> Problem description
Print the stretch of lines from the one containing "Exec failed (the" through the one containing "Trying to convert", word for word and with nothing else.

> Data to process
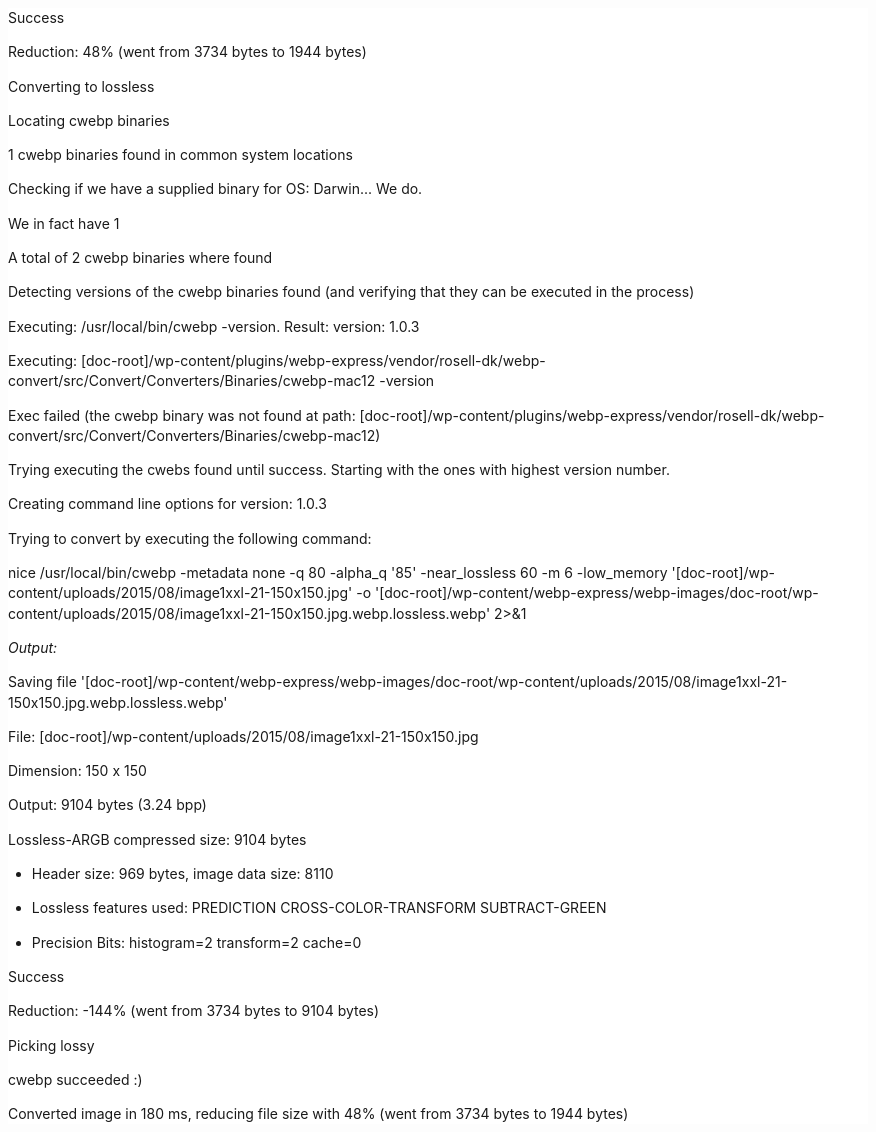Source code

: Success

Reduction: 48% (went from 3734 bytes to 1944 bytes)


Converting to lossless

Locating cwebp binaries

1 cwebp binaries found in common system locations

Checking if we have a supplied binary for OS: Darwin... We do.

We in fact have 1

A total of 2 cwebp binaries where found

Detecting versions of the cwebp binaries found (and verifying that they can be executed in the process)

Executing: /usr/local/bin/cwebp -version. Result: version: 1.0.3

Executing: [doc-root]/wp-content/plugins/webp-express/vendor/rosell-dk/webp-convert/src/Convert/Converters/Binaries/cwebp-mac12 -version

Exec failed (the cwebp binary was not found at path: [doc-root]/wp-content/plugins/webp-express/vendor/rosell-dk/webp-convert/src/Convert/Converters/Binaries/cwebp-mac12)

Trying executing the cwebs found until success. Starting with the ones with highest version number.

Creating command line options for version: 1.0.3

Trying to convert by executing the following command:

nice /usr/local/bin/cwebp -metadata none -q 80 -alpha_q '85' -near_lossless 60 -m 6 -low_memory '[doc-root]/wp-content/uploads/2015/08/image1xxl-21-150x150.jpg' -o '[doc-root]/wp-content/webp-express/webp-images/doc-root/wp-content/uploads/2015/08/image1xxl-21-150x150.jpg.webp.lossless.webp' 2>&1


*Output:* 

Saving file '[doc-root]/wp-content/webp-express/webp-images/doc-root/wp-content/uploads/2015/08/image1xxl-21-150x150.jpg.webp.lossless.webp'

File:      [doc-root]/wp-content/uploads/2015/08/image1xxl-21-150x150.jpg

Dimension: 150 x 150

Output:    9104 bytes (3.24 bpp)

Lossless-ARGB compressed size: 9104 bytes

  * Header size: 969 bytes, image data size: 8110

  * Lossless features used: PREDICTION CROSS-COLOR-TRANSFORM SUBTRACT-GREEN

  * Precision Bits: histogram=2 transform=2 cache=0


Success

Reduction: -144% (went from 3734 bytes to 9104 bytes)


Picking lossy

cwebp succeeded :)


Converted image in 180 ms, reducing file size with 48% (went from 3734 bytes to 1944 bytes)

> Solved problem
Exec failed (the cwebp binary was not found at path: [doc-root]/wp-content/plugins/webp-express/vendor/rosell-dk/webp-convert/src/Convert/Converters/Binaries/cwebp-mac12)

Trying executing the cwebs found until success. Starting with the ones with highest version number.

Creating command line options for version: 1.0.3

Trying to convert by executing the following command:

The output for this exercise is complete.